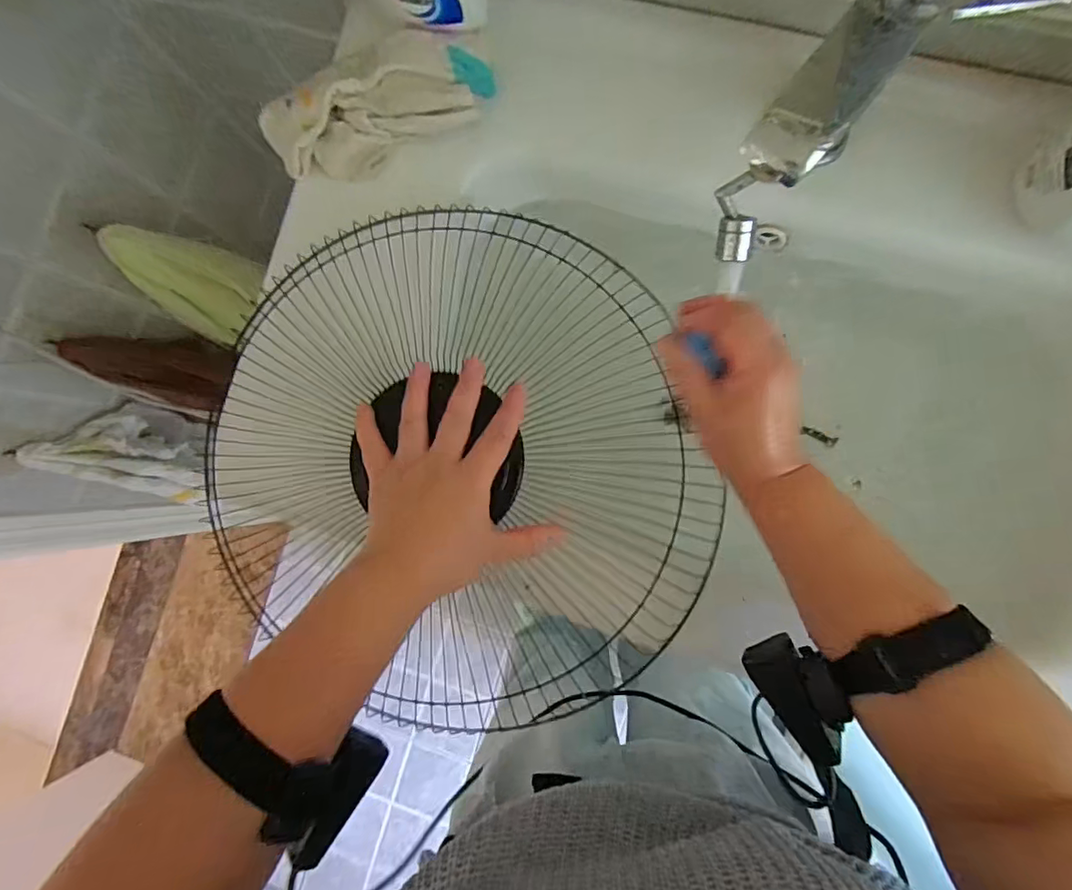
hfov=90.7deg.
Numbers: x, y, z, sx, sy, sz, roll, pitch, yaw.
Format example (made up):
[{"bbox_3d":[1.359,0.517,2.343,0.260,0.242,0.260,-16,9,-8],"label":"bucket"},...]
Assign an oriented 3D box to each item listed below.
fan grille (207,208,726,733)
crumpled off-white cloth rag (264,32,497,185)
[{"bbox_3d":[-0.064,0.013,0.379,0.345,0.032,0.364,0,87,6],"label":"fan grille"},{"bbox_3d":[-0.131,-0.274,0.430,0.194,0.036,0.083,-18,86,5],"label":"crumpled off-white cloth rag"}]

## Directions for this task
Your task is to set down each line above verbatim while excluding the pictures.

## Answer to this problem
hfov=90.7deg.
Numbers: x, y, z, sx, sy, sz, roll, pitch, yaw.
Format example (made up):
[{"bbox_3d":[1.359,0.517,2.343,0.260,0.242,0.260,-16,9,-8],"label":"bucket"},...]
Assign an oriented 3D box to each item listed below.
fan grille (207,208,726,733)
crumpled off-white cloth rag (264,32,497,185)
[{"bbox_3d":[-0.064,0.013,0.379,0.345,0.032,0.364,0,87,6],"label":"fan grille"},{"bbox_3d":[-0.131,-0.274,0.430,0.194,0.036,0.083,-18,86,5],"label":"crumpled off-white cloth rag"}]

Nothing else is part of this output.